Saída da SAMIM: "Há total vulnerabilidade em Cabo Delgado"
12 de abril de 2024Já começou a retirada da missão militar da Comunidade de Desenvolvimento da África Austral (SADC) para o combate ao terrorismo em Cabo Delgado, no norte de Moçambique.
Em declarações à DW, o politólogo Fidel Terenciano diz que isso poderá piorar a situação de segurança na província e, por via disso, forçar a declaração do estado de emergência e de sítio, algo que poderia levar a reviravoltas na política moçambicana.
Terenciano desconfia que a demora na indicação dos candidatos às eleições presidenciais deste ano, dos principais partidos políticos nacionais, possa também ter alguma ligação com o cenário no país depois da retirada da SAMIM de Cabo Delgado
DW África: Como encara esta saída da Missão Militar da África Austral (SAMIM) de Cabo Delgado?
Fidel Terenciano (FT): Eu penso que há um ceticismo total da população, porque, num determinado momento, a população terá compreendido que esse apoio conjunto das forças ruandesas e das forças da SADC estavam a trazer tranquilidade a Cabo Delgado.
DW África: Com esta saída, aumenta a vulnerabilidade da província?
FT: Há uma total vulnerabilidade em Cabo Delgado. E ao analisar este conflito, o público estabelece uma conexão com o interesse do Presidente da República em não declarar que irá sair do poder. A "brecha" no sistema de segurança, com a saída das forças da SAMIM, [pode significar] o recrudescimento do conflito e, se isso se verificar, do ponto de vista constitucional, o Presidente da República pode declarar o estado de emergência ou de guerra...
DW África: Partindo desse pressuposto e desta hipótese, seria o caso de se estar a jogar com os "timings"? Pelo menos, no ano passado, já se sabia que as tropas da SAMIM se iam retirar até julho deste ano.
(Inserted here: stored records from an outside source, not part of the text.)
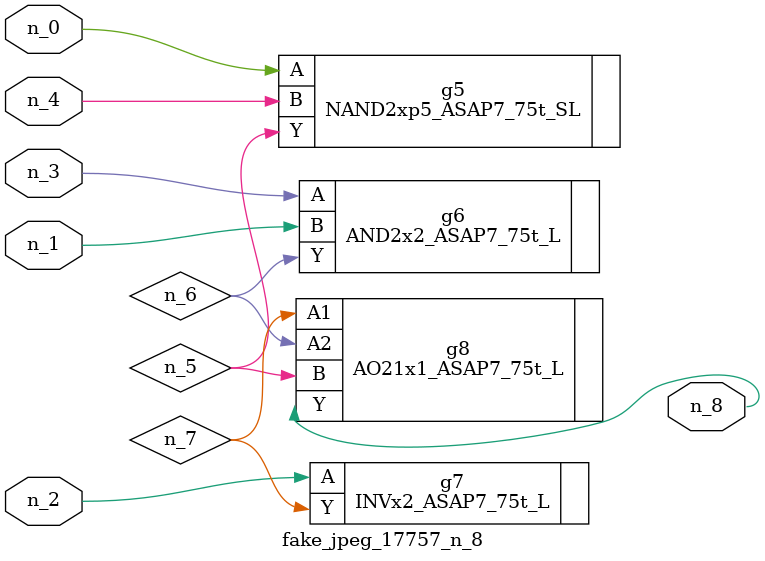
<source format=v>
module fake_jpeg_17757_n_8 (n_3, n_2, n_1, n_0, n_4, n_8);

input n_3;
input n_2;
input n_1;
input n_0;
input n_4;

output n_8;

wire n_6;
wire n_5;
wire n_7;

NAND2xp5_ASAP7_75t_SL g5 ( 
.A(n_0),
.B(n_4),
.Y(n_5)
);

AND2x2_ASAP7_75t_L g6 ( 
.A(n_3),
.B(n_1),
.Y(n_6)
);

INVx2_ASAP7_75t_L g7 ( 
.A(n_2),
.Y(n_7)
);

AO21x1_ASAP7_75t_L g8 ( 
.A1(n_7),
.A2(n_6),
.B(n_5),
.Y(n_8)
);


endmodule
</source>
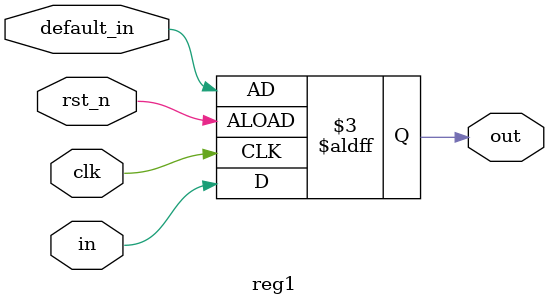
<source format=v>
module reg1 (
    input clk,
    input rst_n,
    input in,
    input default_in,
    output reg out
);
    
    always @(posedge clk or negedge rst_n) begin
        if (!rst_n) out <= default_in;
        else out <= in;
    end
endmodule
</source>
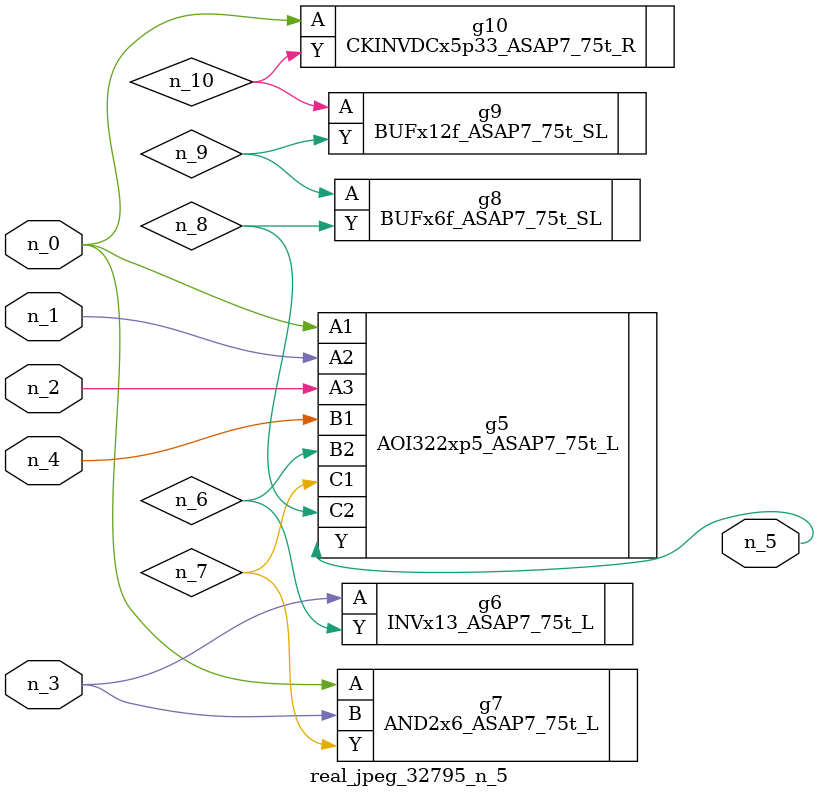
<source format=v>
module real_jpeg_32795_n_5 (n_4, n_0, n_1, n_2, n_3, n_5);

input n_4;
input n_0;
input n_1;
input n_2;
input n_3;

output n_5;

wire n_8;
wire n_6;
wire n_7;
wire n_10;
wire n_9;

AOI322xp5_ASAP7_75t_L g5 ( 
.A1(n_0),
.A2(n_1),
.A3(n_2),
.B1(n_4),
.B2(n_6),
.C1(n_7),
.C2(n_8),
.Y(n_5)
);

AND2x6_ASAP7_75t_L g7 ( 
.A(n_0),
.B(n_3),
.Y(n_7)
);

CKINVDCx5p33_ASAP7_75t_R g10 ( 
.A(n_0),
.Y(n_10)
);

INVx13_ASAP7_75t_L g6 ( 
.A(n_3),
.Y(n_6)
);

BUFx6f_ASAP7_75t_SL g8 ( 
.A(n_9),
.Y(n_8)
);

BUFx12f_ASAP7_75t_SL g9 ( 
.A(n_10),
.Y(n_9)
);


endmodule
</source>
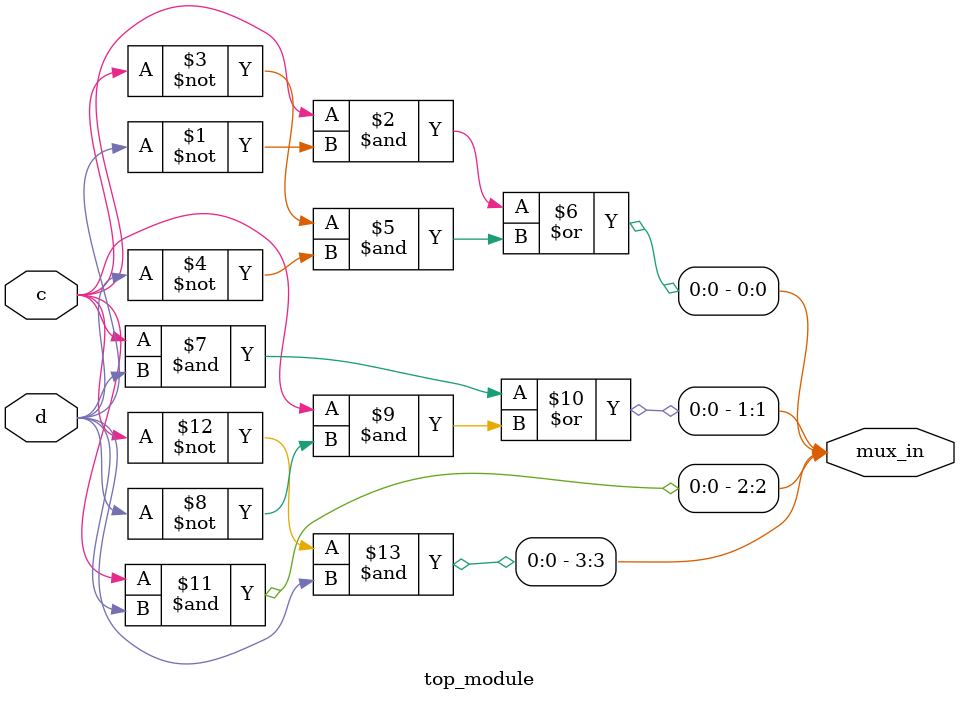
<source format=sv>
module top_module (
    input c,
    input d,
    output [3:0] mux_in
);

    // Implement the Karnaugh map using 2-to-1 multiplexers
    assign mux_in[0] = (c & ~d) | (~c & ~d);
    assign mux_in[1] = (c & d) | (c & ~d);
    assign mux_in[2] = (c & d);
    assign mux_in[3] = (~c & d);

endmodule

</source>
Está-se a jogar com o "timing" para que isto aconteça e se possa declarar esse estado de sítio?
FT: Em geral, declarações de estado de sítio dependem do recrudescimento total dos conflitos, e penso que isso poderá acontecer. A questão do tempo, o "timing" de que fala, é no sentido de irmos empurrando esses fenómenos todos até maio ou junho, e se os ataques se começarem a fortalecer, declarar-se-ia então estado de sítio ou estado de guerra.
Com a [demora] na indicação dos pré-candidatos do partido FRELIMO, e numa situação de não indicação dos candidatos de outros partidos, parece que há um cenário de uma construção conjunta...
DW África: Um denominador comum?...
FT: Um denominador comum, pois não adiantaria correr para declarar os candidatos, porque isso poderá não se efetivar.
DW África: Nesse sentido, Cabo Delgado pode ser usado agora como justificação para muitos processos que poderão não acontecer em Moçambique, tendo em conta este ano eleitoral?
FT: Cabo Delgado configura-se como um espaço em que [algumas] estruturas políticas e partidárias, particularmente ligadas ao partido FRELIMO, se podem aproveitar para diferentes tipos de enriquecimento.
Lembremos que, em Cabo Delgado, parece dominar, neste momento, a venda de drogas e a movimentação de recursos preciosos. Mas, se olhar para o que está a acontecer em Cabo Delgado, não nota nenhum desenvolvimento.